Monthly Archives: December 2010

The Marketing Budget – Where To Start

What Goes into Your Budget?

Before any budgets can be created, there has to be a marketing plan in place. The cost in time and energy to create the marketing plan will pay for itself. Hiring a marketing professional to help develop a plan is something you may want to consider. Too many times small businesses work without a plan and needlessly spend money on “marketing” efforts that have absolutely no return on investment. You need to have a clear vision of what your marketing strategy is and a set of marketing activities that will raise visibility and generate demand.

Sales Tools

Another area of your marketing efforts that would need to be budgeted for includes your sales tools. Examples of sales tools are your Web site, business cards, letterhead, brochures, flyers and other collateral materials needed to fulfill your sales goals. The most cost-effective thing to do is work with a design professional to create a branding package. Service packages will help you manage your budget by knowing upfront exactly what everything will cost.

If your company has the need for many sales tools, then a way to control costs is to create components as you go, but it is advisable that you not cut corners on the design or quality of the tools. Cutting corners on sales tools creates an image of being small and unprofessional to your prospects.

After your logo has been created, then start with business cards, then your Web site and a brochure.

Most businesses can benefit from a highly professional, quality Web site. Be sure you understand the importance of your Web site to your business and the impact it can have on your revenue before you determine the budget. If your primary marketing effort is Internet marketing, you really should consider putting a few more dollars into your Web site and have it developed professionally.

This rule also holds true for your other marketing materials. I heard a quote once from marketing professional that may be harsh but is 100 percent true. “The only way to keep your brochure out of the trash is to have it professionally designed.” Just take a moment to think about that. How many times have you gotten some kind of marketing piece and threw it out because it was not visually appealing, not well written or looked like it came off of an inkjet printer? You formed an opinion about that company in two seconds and decided it was unworthy of your business. You don’t want to be that company.

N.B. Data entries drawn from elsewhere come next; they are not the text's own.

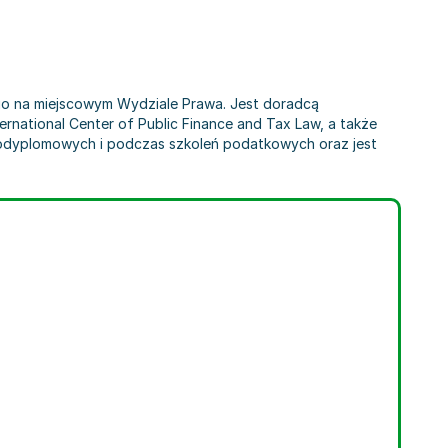
ego na miejscowym Wydziale Prawa. Jest doradcą
national Center of Public Finance and Tax Law, a także
podyplomowych i podczas szkoleń podatkowych oraz jest
 Teszner
,
Tomasz Nowak OP
,
Izabela Tomasz Kaczyńscy
,
Nowak Tomasz
,
Kaczyńsk
,
Tomasz Nowak OP
,
Nowak Tomasz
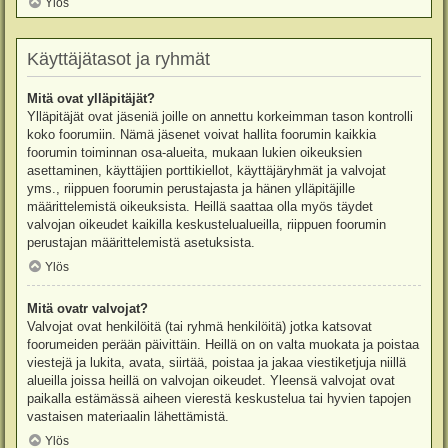
Ylös
Käyttäjätasot ja ryhmät
Mitä ovat ylläpitäjät?
Ylläpitäjät ovat jäseniä joille on annettu korkeimman tason kontrolli
koko foorumiin. Nämä jäsenet voivat hallita foorumin kaikkia
foorumin toiminnan osa-alueita, mukaan lukien oikeuksien
asettaminen, käyttäjien porttikiellot, käyttäjäryhmät ja valvojat
yms., riippuen foorumin perustajasta ja hänen ylläpitäjille
määrittelemistä oikeuksista. Heillä saattaa olla myös täydet
valvojan oikeudet kaikilla keskustelualueilla, riippuen foorumin
perustajan määrittelemistä asetuksista.
Ylös
Mitä ovatr valvojat?
Valvojat ovat henkilöitä (tai ryhmä henkilöitä) jotka katsovat
foorumeiden perään päivittäin. Heillä on on valta muokata ja poistaa
viestejä ja lukita, avata, siirtää, poistaa ja jakaa viestiketjuja niillä
alueilla joissa heillä on valvojan oikeudet. Yleensä valvojat ovat
paikalla estämässä aiheen vierestä keskustelua tai hyvien tapojen
vastaisen materiaalin lähettämistä.
Ylös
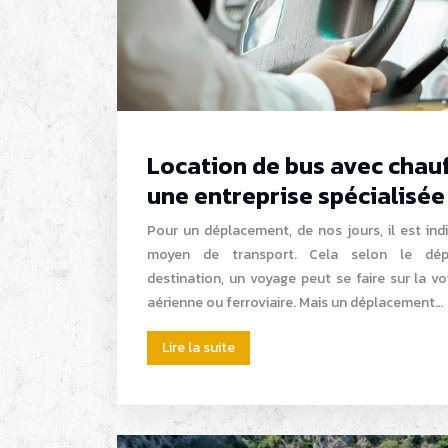
Location de bus avec chauf
une entreprise spécialisée
Pour un déplacement, de nos jours, il est ind
moyen de transport. Cela selon le dépl
destination, un voyage peut se faire sur la v
aérienne ou ferroviaire. Mais un déplacement…
Lire la suite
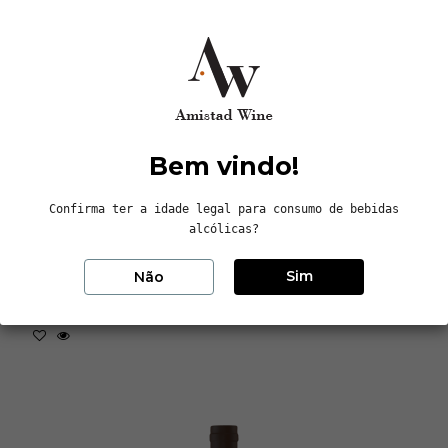
Durnberg - Grauburgunder Reserve - Dürnberg
51.05 WEDBGBR22
2022 | 0,75 L | Castas: Grauburgunder - Branco
Bem vindo!
Disponivel
27,00 €
Confirma ter a idade legal para consumo de bebidas
alcólicas?
Sim
Não
Adicionar ao carrinho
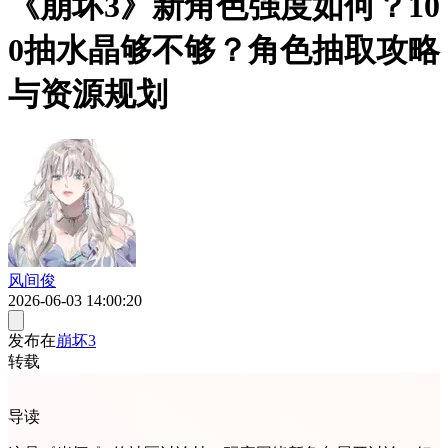
《崩坏3》新角色强度如何？10
0抽水晶够不够？角色抽取攻略
与资源规划
风间俊
2026-06-03 14:00:20
发布在
崩坏3
转载
导读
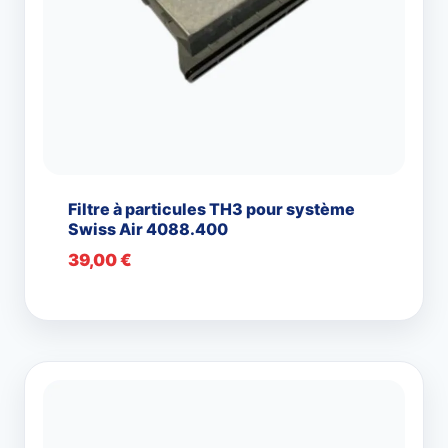
Filtre à particules TH3 pour système
Swiss Air 4088.400
39,00
€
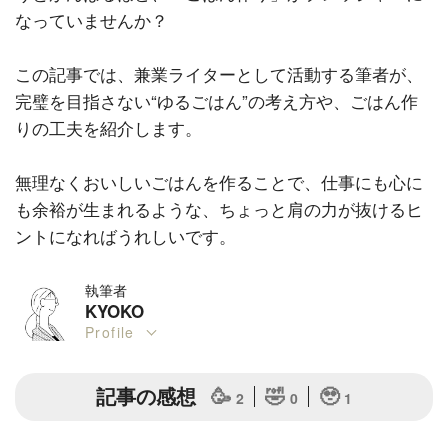
なっていませんか？
この記事では、兼業ライターとして活動する筆者が、
完璧を目指さない“ゆるごはん”の考え方や、ごはん作
りの工夫を紹介します。
無理なくおいしいごはんを作ることで、仕事にも心に
も余裕が生まれるような、ちょっと肩の力が抜けるヒ
ントになればうれしいです。
執筆者
KYOKO
Profile
記事の感想
🥳
🤣
🥹
2
0
1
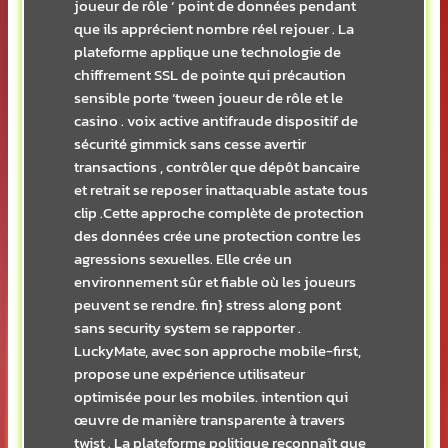
joueur de rôle ‘ point de données pendant
que ils apprécient nombre réel rejouer . La
plateforme applique une technologie de
chiffrement SSL de pointe qui précaution
sensible porte ‘tween joueur de rôle et le
casino . voix active antifraude dispositif de
sécurité gimmick sans cesse avertir
transactions , contrôler que dépôt bancaire
et retrait se reposer inattaquable astate tous
clip .Cette approche complète de protection
des données crée une protection contre les
agressions sexuelles. Elle crée un
environnement sûr et fiable où les joueurs
peuvent se rendre. fin} stress along pont
sans security system se rapporter .
LuckyMate, avec son approche mobile-first,
propose une expérience utilisateur
optimisée pour les mobiles. intention qui
œuvre de manière transparente à travers
twist . La plateforme politique reconnaît que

Working with a design professional can actually save you money. Industry professionals have many contacts for printing, hosting, PR and other services and often can negotiate better pricing because they represent many clients to one vendor. Also, if having a brochure, Web site, ad, postcard, etc., actually entices people to call and do business with you then the investment is well worth it.


If you are a new business or even an established business wanting to make 2011 your most successful year, you will likely need to put effort towards creating your company brand. Developing your brand image is more than just getting a logo to call your own. However a well-designed logo will be the centerpiece for your branding efforts. Your brand images will be the key components of your marketing efforts, so be sure you work with a design professional to create something that you can use for many years to come. This is not something that changes monthly or as often as the whim strikes.

Marketing Programs

After deciding on corporate branding issues, determining the appropriate sales or marketing support tools, the next step is to determine what programs you are going to execute. All promotional activities fall within the eight categories:

  • Direct Marketing
  • Internet Marketing
  • Social Media
  • Advertising
  • Public Relations
  • Word of Mouth
  • Strategic Partnerships

To identify what programs are the best for your business, you might want to begin by seeing what others—in your industry, as well as outside your industry—are doing. However, don’t get caught up in “copycat marketing.” What others do may not be right for you, and part of why you put a marketing plan together is to differentiate yourself from others, but it is a good start to look at their activities for guidance on where you should invest your dollars.

Once you have established your plan keep in mind that you don’t need to do all the activities at once. Plan them out over the year so you can budget for them and measure their effectiveness. If you have too many things going on at once, you won’t be able to keep track and measure.

Understanding the return on investment on a marketing activity enables you to determine whether to keep it running or stop it and try something else.


Establishing an annual marketing budget helps you identify the money your business has to invest in its marketing activities. Managed properly, your marketing budget is the best investment you can make in your company. If you wisely invest your marketing dollars, you can get a profitable return on your investment.